Rubrica — Editoria Toscana

Dante, la parola di oggi è "cricchi"

Forse è la voce onomatopeica più antica attestata nell’italiano scritto


Una parola di Dante al giorno, per tutto il 2021. In occasione della ricorrenza dei settecento anni dalla morte del poeta, l'Accademia pubblicherà 365 schede dedicate alla sua opera: affacci essenziali sul lessico e sullo stile del poeta, con brevi note di accompagnamento. La parola di Dante fresca di giornata è un'occasione per ricordare, rileggere, ma anche scoprire e approfondire la grande eredità linguistica lasciata da Dante.

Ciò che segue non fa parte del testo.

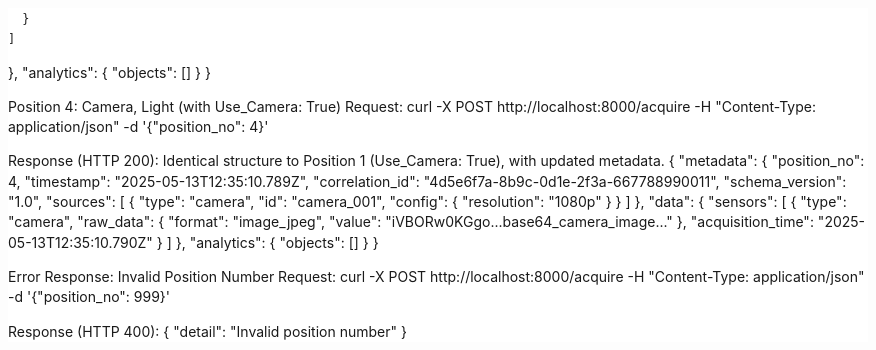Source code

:       }
    ]
  },
  "analytics": {
    "objects": []
  }
}

Position 4: Camera, Light (with Use_Camera: True)
Request:
curl -X POST http://localhost:8000/acquire -H "Content-Type: application/json" -d '{"position_no": 4}'

Response (HTTP 200): Identical structure to Position 1 (Use_Camera: True), with updated metadata.
{
  "metadata": {
    "position_no": 4,
    "timestamp": "2025-05-13T12:35:10.789Z",
    "correlation_id": "4d5e6f7a-8b9c-0d1e-2f3a-667788990011",
    "schema_version": "1.0",
    "sources": [
      {
        "type": "camera",
        "id": "camera_001",
        "config": { "resolution": "1080p" }
      }
    ]
  },
  "data": {
    "sensors": [
      {
        "type": "camera",
        "raw_data": {
          "format": "image_jpeg",
          "value": "iVBORw0KGgo...base64_camera_image..."
        },
        "acquisition_time": "2025-05-13T12:35:10.790Z"
      }
    ]
  },
  "analytics": {
    "objects": []
  }
}

Error Response: Invalid Position Number
Request:
curl -X POST http://localhost:8000/acquire -H "Content-Type: application/json" -d '{"position_no": 999}'

Response (HTTP 400):
{
  "detail": "Invalid position number"
}
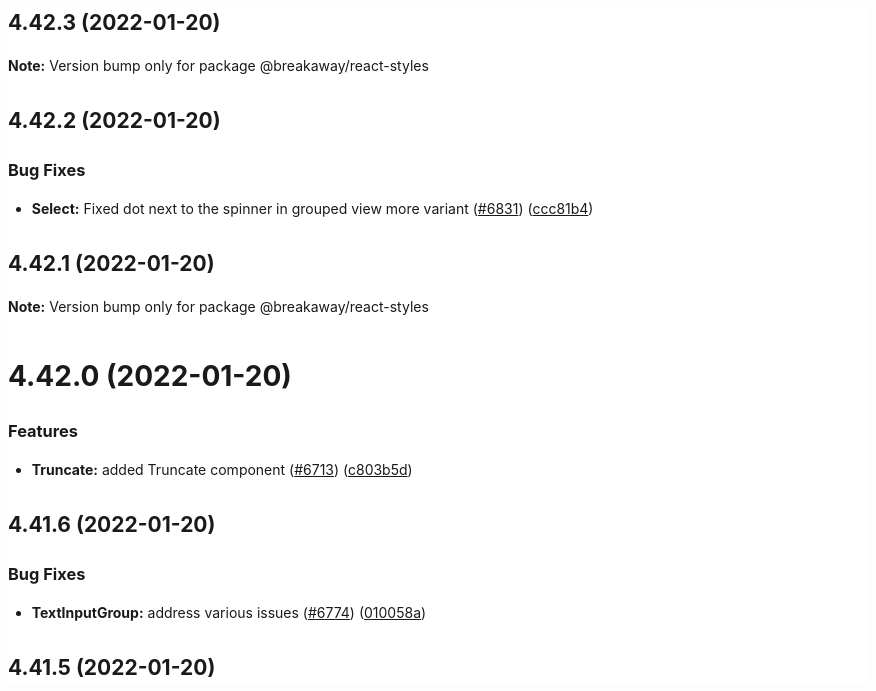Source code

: 



## 4.42.3 (2022-01-20)

**Note:** Version bump only for package @breakaway/react-styles





## 4.42.2 (2022-01-20)


### Bug Fixes

* **Select:** Fixed dot next to the spinner in grouped view more variant ([#6831](https://github.com/patternfly/patternfly-react/issues/6831)) ([ccc81b4](https://github.com/patternfly/patternfly-react/commit/ccc81b4c8c30506f28e61e73dcbc106da50ca692))





## 4.42.1 (2022-01-20)

**Note:** Version bump only for package @breakaway/react-styles





# 4.42.0 (2022-01-20)


### Features

* **Truncate:** added Truncate component ([#6713](https://github.com/patternfly/patternfly-react/issues/6713)) ([c803b5d](https://github.com/patternfly/patternfly-react/commit/c803b5df3761f689172d79bbc71bc38623b0bf5a))





## 4.41.6 (2022-01-20)


### Bug Fixes

* **TextInputGroup:** address various issues ([#6774](https://github.com/patternfly/patternfly-react/issues/6774)) ([010058a](https://github.com/patternfly/patternfly-react/commit/010058acc7115fb76a35fe06634083ada62cece0))





## 4.41.5 (2022-01-20)
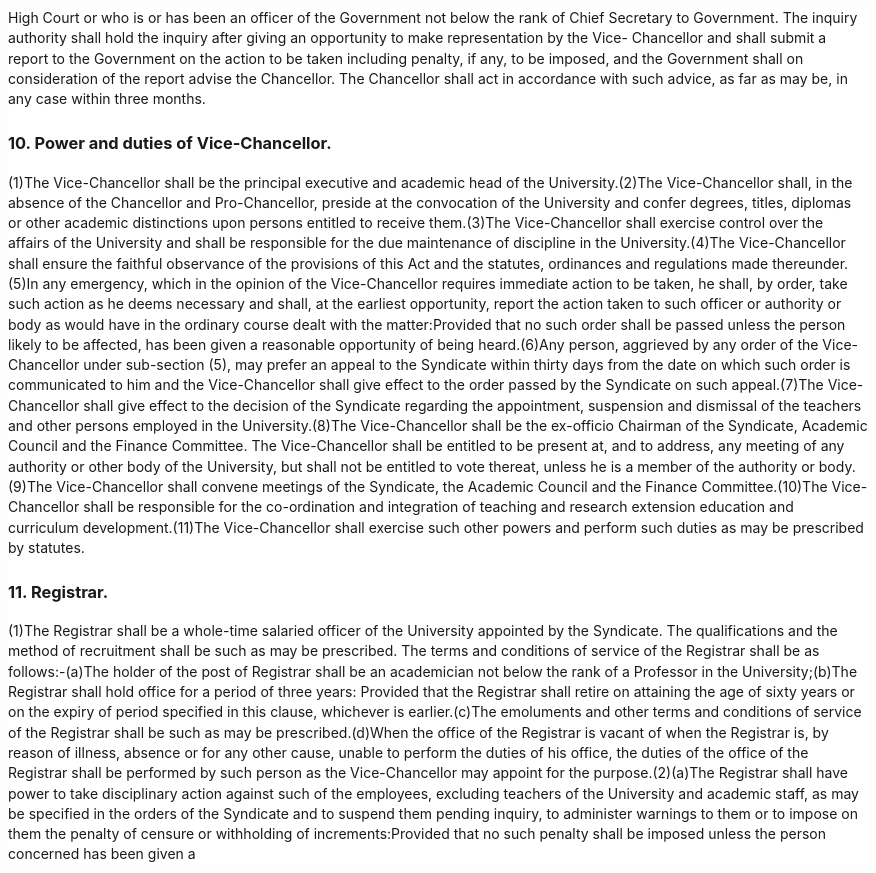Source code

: High Court or who is or has been an officer of the Government not below the
rank of Chief Secretary to Government. The inquiry authority shall hold the
inquiry after giving an opportunity to make representation by the Vice-
Chancellor and shall submit a report to the Government on the action to be
taken including penalty, if any, to be imposed, and the Government shall on
consideration of the report advise the Chancellor. The Chancellor shall act in
accordance with such advice, as far as may be, in any case within three
months.

### 10. Power and duties of Vice-Chancellor.

(1)The Vice-Chancellor shall be the principal executive and academic head of
the University.(2)The Vice-Chancellor shall, in the absence of the Chancellor
and Pro-Chancellor, preside at the convocation of the University and confer
degrees, titles, diplomas or other academic distinctions upon persons entitled
to receive them.(3)The Vice-Chancellor shall exercise control over the affairs
of the University and shall be responsible for the due maintenance of
discipline in the University.(4)The Vice-Chancellor shall ensure the faithful
observance of the provisions of this Act and the statutes, ordinances and
regulations made thereunder.(5)In any emergency, which in the opinion of the
Vice-Chancellor requires immediate action to be taken, he shall, by order,
take such action as he deems necessary and shall, at the earliest opportunity,
report the action taken to such officer or authority or body as would have in
the ordinary course dealt with the matter:Provided that no such order shall be
passed unless the person likely to be affected, has been given a reasonable
opportunity of being heard.(6)Any person, aggrieved by any order of the Vice-
Chancellor under sub-section (5), may prefer an appeal to the Syndicate within
thirty days from the date on which such order is communicated to him and the
Vice-Chancellor shall give effect to the order passed by the Syndicate on such
appeal.(7)The Vice-Chancellor shall give effect to the decision of the
Syndicate regarding the appointment, suspension and dismissal of the teachers
and other persons employed in the University.(8)The Vice-Chancellor shall be
the ex-officio Chairman of the Syndicate, Academic Council and the Finance
Committee. The Vice-Chancellor shall be entitled to be present at, and to
address, any meeting of any authority or other body of the University, but
shall not be entitled to vote thereat, unless he is a member of the authority
or body.(9)The Vice-Chancellor shall convene meetings of the Syndicate, the
Academic Council and the Finance Committee.(10)The Vice-Chancellor shall be
responsible for the co-ordination and integration of teaching and research
extension education and curriculum development.(11)The Vice-Chancellor shall
exercise such other powers and perform such duties as may be prescribed by
statutes.

### 11. Registrar.

(1)The Registrar shall be a whole-time salaried officer of the University
appointed by the Syndicate. The qualifications and the method of recruitment
shall be such as may be prescribed. The terms and conditions of service of the
Registrar shall be as follows:-(a)The holder of the post of Registrar shall be
an academician not below the rank of a Professor in the University;(b)The
Registrar shall hold office for a period of three years: Provided that the
Registrar shall retire on attaining the age of sixty years or on the expiry of
period specified in this clause, whichever is earlier.(c)The emoluments and
other terms and conditions of service of the Registrar shall be such as may be
prescribed.(d)When the office of the Registrar is vacant of when the Registrar
is, by reason of illness, absence or for any other cause, unable to perform
the duties of his office, the duties of the office of the Registrar shall be
performed by such person as the Vice-Chancellor may appoint for the
purpose.(2)(a)The Registrar shall have power to take disciplinary action
against such of the employees, excluding teachers of the University and
academic staff, as may be specified in the orders of the Syndicate and to
suspend them pending inquiry, to administer warnings to them or to impose on
them the penalty of censure or withholding of increments:Provided that no such
penalty shall be imposed unless the person concerned has been given a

La parola di oggi 7 gennaio

cricchi

(Inferno, XXXII, 30)

[...] com' era quivi; che se Tambernicchi vi fosse sù caduto, o Pietrapana, non avria pur da l'orlo fatto cricchi.

Voce onomatopeica (forse la più antica attestata nell’italiano scritto), con cui Dante rende il rumore dello scricchiolio del ghiaccio che sta per rompersi, riferendosi al Cocito, il fiume ghiacciato infernale, che neppure i monti Tambernicchi e Pietrapana, cadendovi sopra, sarebbero riusciti a scalfire.